Die Handlung geht ungefähr so: Zwei Teenager freunden sich an, machen ein bißchen Blödsinn und entführen plötzlich vollkommen unvermittelt eine junge Frau, die sie zuvor beim Sex mit ihrem Freund beobachtet haben. Sie bringen sie in eine stillgelegte Fabrik, fesseln sie an einen Stuhl und treiben halbherzige Machtspielchen mit ihr. Als ihr Freund sie entdeckt, erschießen ihn die Jungs.

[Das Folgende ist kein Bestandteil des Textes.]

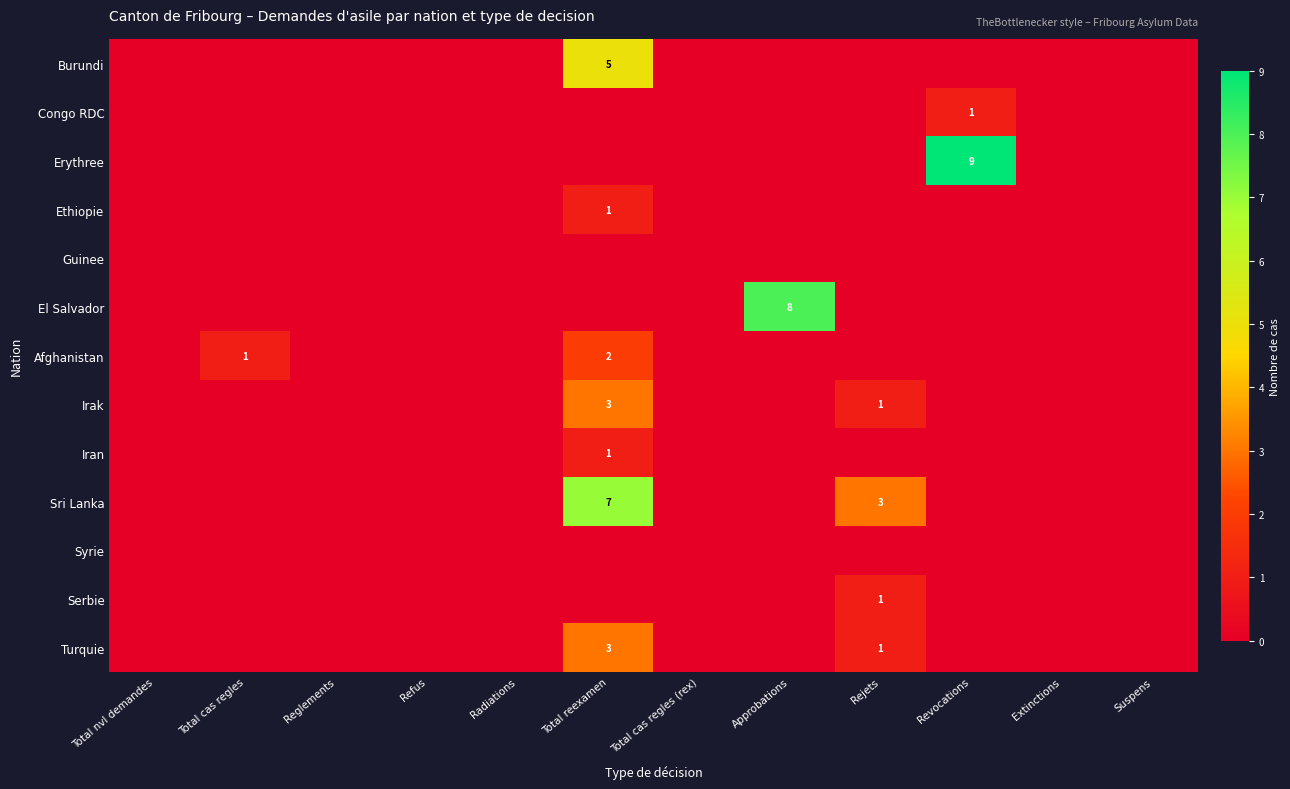

Which category has the lowest value across all series?

Total nvl demandes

Währenddessen hat sich aber der Blonde in den Brünetten verliebt, während dieser ein Auge auf die junge Frau geworfen hat, die ihn schließlich dazu überreden kann, sie loszuschneiden, den Blonden k.o. zu schlagen und sich noch an Ort und Stelle und kaum von den Fesseln losgeschnitten mit ihm nackt auf dem Boden zu wälzen.

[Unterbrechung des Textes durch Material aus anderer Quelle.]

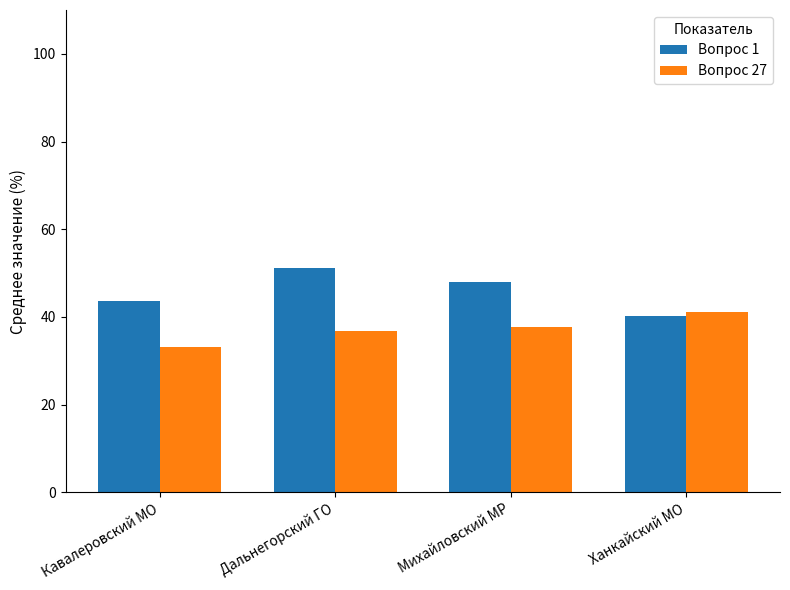

How many data points in Вопрос 1 are above 47?

2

Jene psychologische Disposition muß noch erfunden werden, die schlüssig werden läßt, daß eine Frau nach zwei Tagen in Fesseln verbrachter Gefangenschaft, nach Demütigung und Hungerleiden als erste Aktion nach ihrer Befreiung ganz unvermittelt ihren Peiniger zärtlich auf dem Boden der Fabrikhalle verführt. Selbst für manch einen Pornofilm dürfte eine derartige Konstellation vermutlich gewagt erscheinen, und zu dessen Genrespezifik gehört es immerhin, nicht viel Aufhebens darum zu machen, ein logisches Handlungsgerüst zwischen den Sexszenen zu konstruieren. Zusätzlich zu dieser eigenartigen Frauenfigur bleibt in diesem eigenartigen Film aber auch die Psychologie der beiden Hauptfiguren eigenartig unschlüssig: Warum tun sie das, die Entführung, die halbherzigen, geradezu lustlos ausgeführten Machtspiele? Die Motivation der beiden Jungs bleibt komplett im Dunkeln, was sicher auch einen Grund darin findet, daß man sie so gut wie nie in einem sozialen Zusammenhang sieht. Einzig die Beziehung des Brünetten zur offensichtlich depressiven Mutter zeigt uns die Regisseurin – Sequenzen, die allerhöchstens erklärbar machen, warum dessen Moralgerüst noch intakte Reflexe zeigt. Ansonsten bleibt das Tun aller Figuren dieses Films ein absolutes Rätsel.
Die filmische Umsetzung wirkt dazu betulich, und die komplette Absenz von Atmosphäre ist für einen Film, der sich an die Thematisierung emotionalen Brachlandes bei Jugendlichen heranwagt, schlichtweg fatal. Die Provokation dieses Films liegt also nicht beispielsweise in einer gewollten Überzeichnung von Charakteren, in einer gewagten filmischen Inszenierung oder in einer polarisierenden Drastik, wären dies doch immerhin künstlerische Ansätze oder Formen von Interpretationen, an denen man sich hätte konstruktiv reiben können. Die Provokation dieses Films liegt vielmehr darin, daß dessen komplettes Scheitern offensichtlich bös verkannt wurde und man einem in Folge dessen solch einen vollkommen unreflektierten Quatsch als schonungsloses Filmemachen verkaufen will.